Вскоре подошел поезд. Чумазый паровозик, пыхтя, притащил на станцию три открытые платформы и два зеленых обшарпанных вагона. Бока их далеко выступали за рельсы, и, когда уже уселись, Яринка напряженно упиралась пальцами ног в пол, наклонялась к середине вагона. Боялась, что он перевернется. Потом незаметно для самой себя успокоилась и, высунувшись по самые плечи в окно, наблюдала, как паровоз набирал в тендер воду.

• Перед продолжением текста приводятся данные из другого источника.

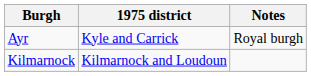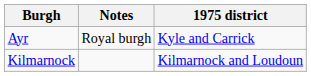columns swapped: Notes <-> 1975 district
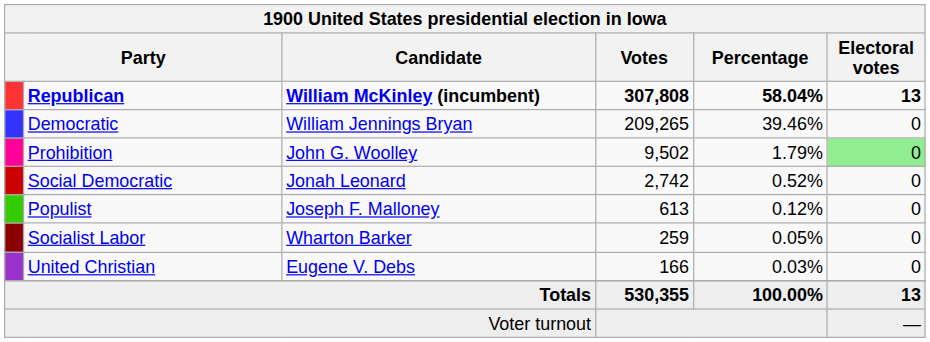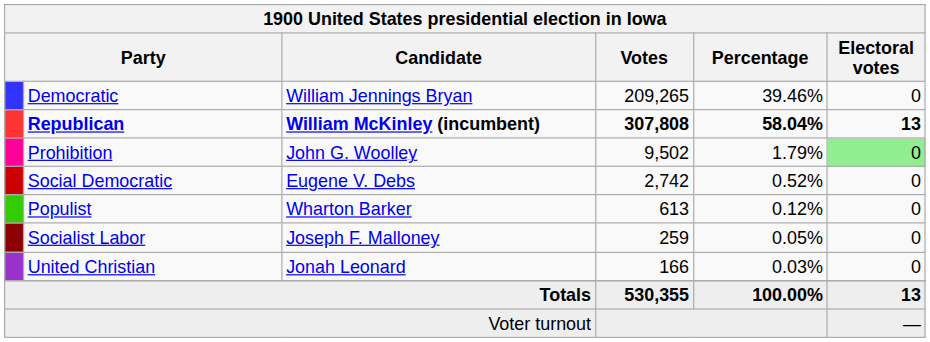rows swapped: Republican <-> Democratic
Social Democratic | Candidate: Jonah Leonard -> Eugene V. Debs
Populist | Candidate: Joseph F. Malloney -> Wharton Barker
Socialist Labor | Candidate: Wharton Barker -> Joseph F. Malloney
United Christian | Candidate: Eugene V. Debs -> Jonah Leonard
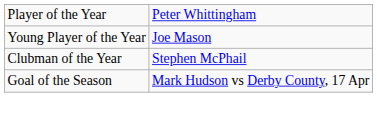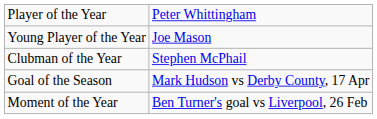+ row: Moment of the Year | Ben Turner's goal vs Liverpool, 26 Feb
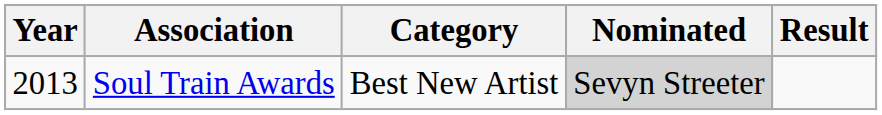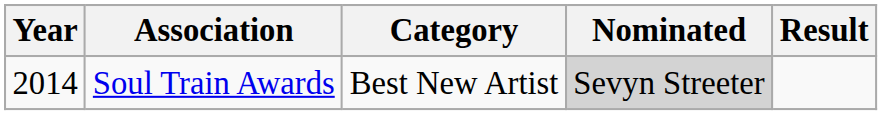Soul Train Awards | Year: 2013 -> 2014
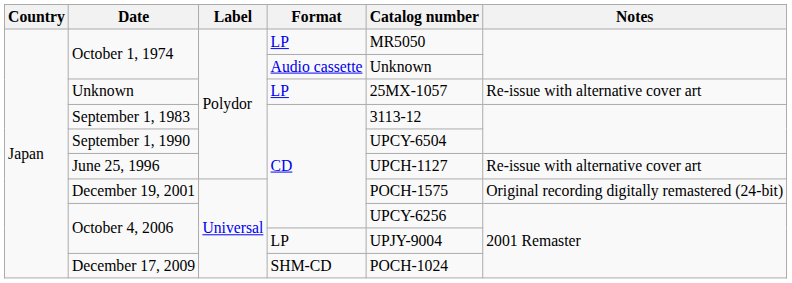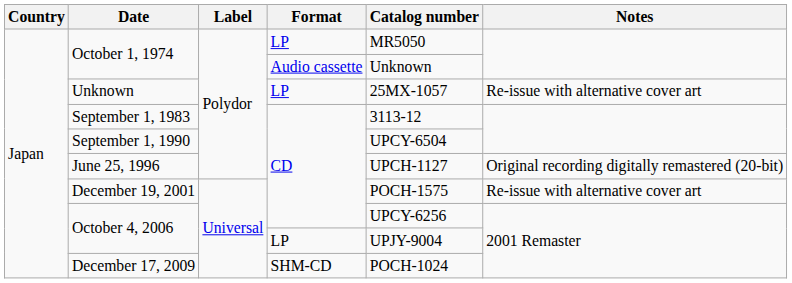June 25, 1996 | Notes: Re-issue with alternative cover art -> Original recording digitally remastered (20-bit)
December 19, 2001 | Notes: Original recording digitally remastered (24-bit) -> Re-issue with alternative cover art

– Глядите, глядите, – кричала девушка учительницам, – вон как пьет, жаднющий!.. И на что ему столько воды, если он железный!..
Даже Катя, дочка Бубновской, смеялась, чуть ли не скатываясь под скамью.
Утолив жажду, паровозик засвистел, зашикал, пошел скользя по рельсам, как старушка по ледку, и поехал.
В вагон вошел кондуктор со свернутыми флажками под мышкой, с большим кожаным кошелем через плечо, начал продавать билеты. Покалывая крупный нос кончиками усов, он старательно пересчитывал медяки, сопел, толстыми негнущимися пальцами отрывал билеты от скрученного валика. Яринке билет взяла Евфросиния Петровна, потому что София побоялась доверить дочке деньги – еще потеряет. Но потом Яринка ревниво отобрала свой билет, завязала в уголок платочка и зажала его в кулак.